Affordable Housing

One of the most pressing issues facing communities throughout the United States is the lack of safe, decent, and affordable housing. As wages stay stagnant while housing costs rise,2 a growing number of low-income men, women, and families3 are unable to find a place to live that meets the conventional definition of affordability—housing for which residents pay no more than 30 percent of their gross income toward rent or mortgage payments.4

In response to the unmet need for housing accessible to low-income individuals and families, a community of nonprofit and for-profit developers, social service organizations, neighborhood and charity organizations, lenders, financiers, and government agencies has emerged over the past forty years to produce and operate what is now commonly referred to as "affordable housing." As a broadly used term, affordable housing includes rental, for-sale, co-, and transitional housing that is income restricted and usually developed through one or more forms of public subsidy. Affordability is achieved by setting the monthly rent or mortgage payment in accordance with the resident's income, rather than at market rates.

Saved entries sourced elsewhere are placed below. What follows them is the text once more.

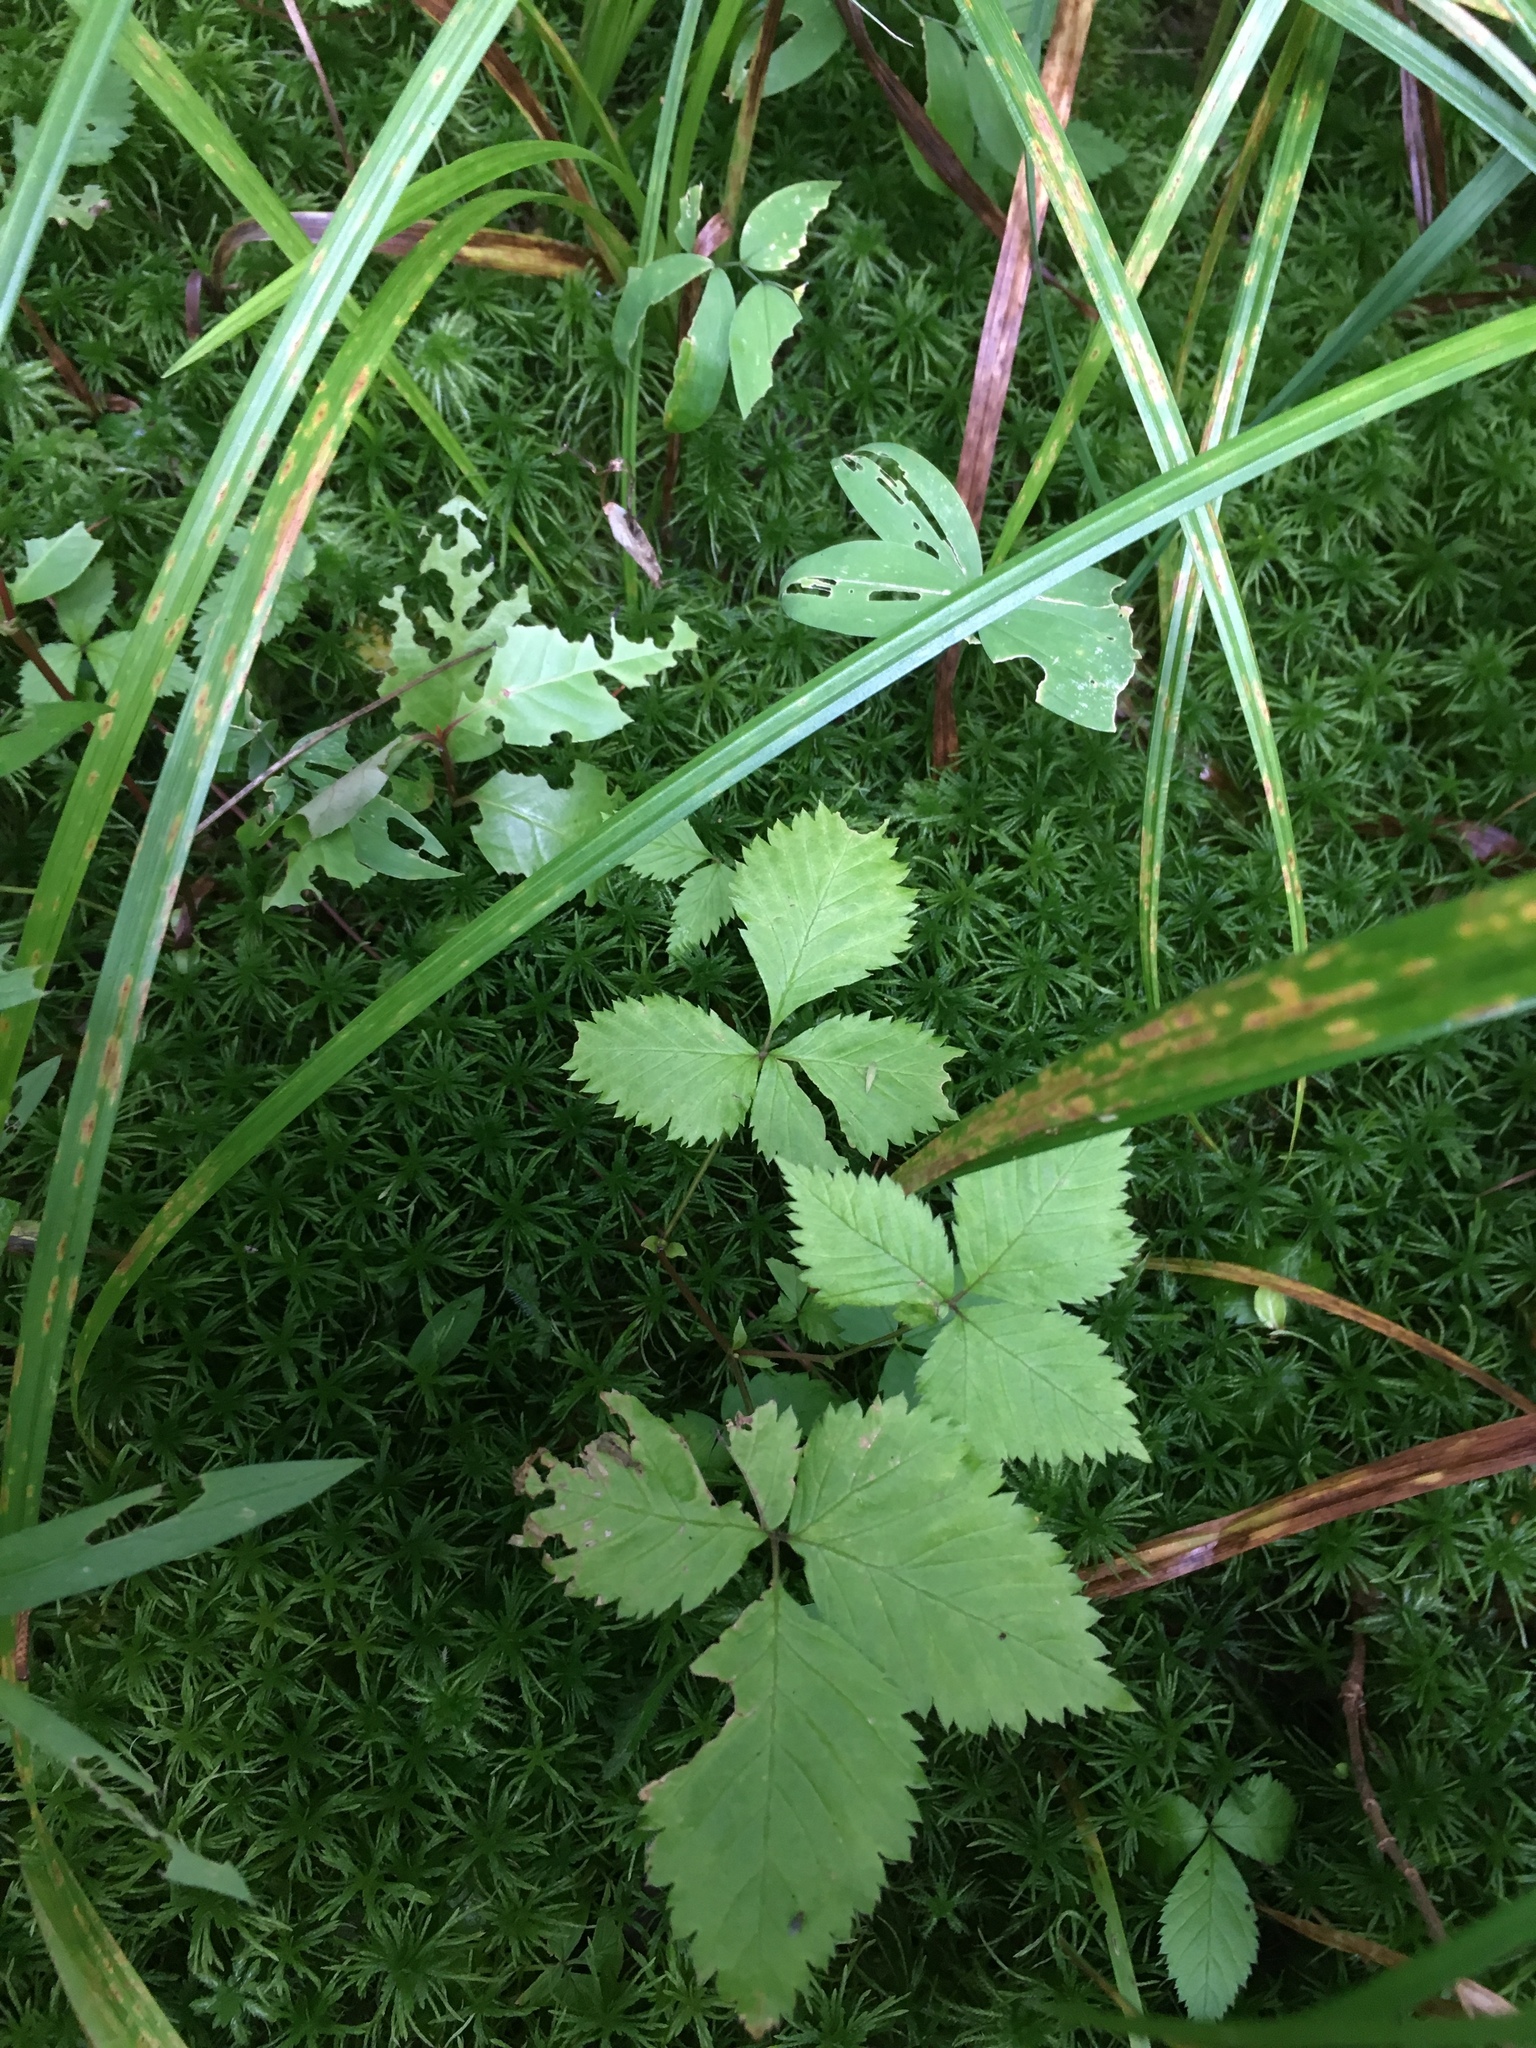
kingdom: Plantae
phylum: Tracheophyta
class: Magnoliopsida
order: Rosales
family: Rosaceae
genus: Rubus
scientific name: Rubus pubescens
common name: Dwarf raspberry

The most common types of affordable housing are:

• Rental housing for very low-, low-, and moderate-income individuals and families

• For-sale housing for very low-, low-, and moderate-income individuals and families

• Housing for people with special physical or mental health needs

• Housing for people transitioning out of homelessness or medical or psychiatric institutions, or for emancipated foster youth leaving the family foster care system

• Housing for seniors

• "Sweat-equity" or self-help homes

Affordable housing developers rely on a variety of financial programs administered by federal, state, and local public agencies financial institutions and philanthropic organizations to realize their projects. This assistance is often in the form of tax credits, debt with preferential rates or terms, mortgage guarantees, and grants. While this book outlines a green building process and recommended practices that apply to all types of affordable housing, we emphasize the most common type of affordable housing developed in the United States—income-restricted rental housing funded through a combination of tax credits, preferential debt, grants, and other public subsidies.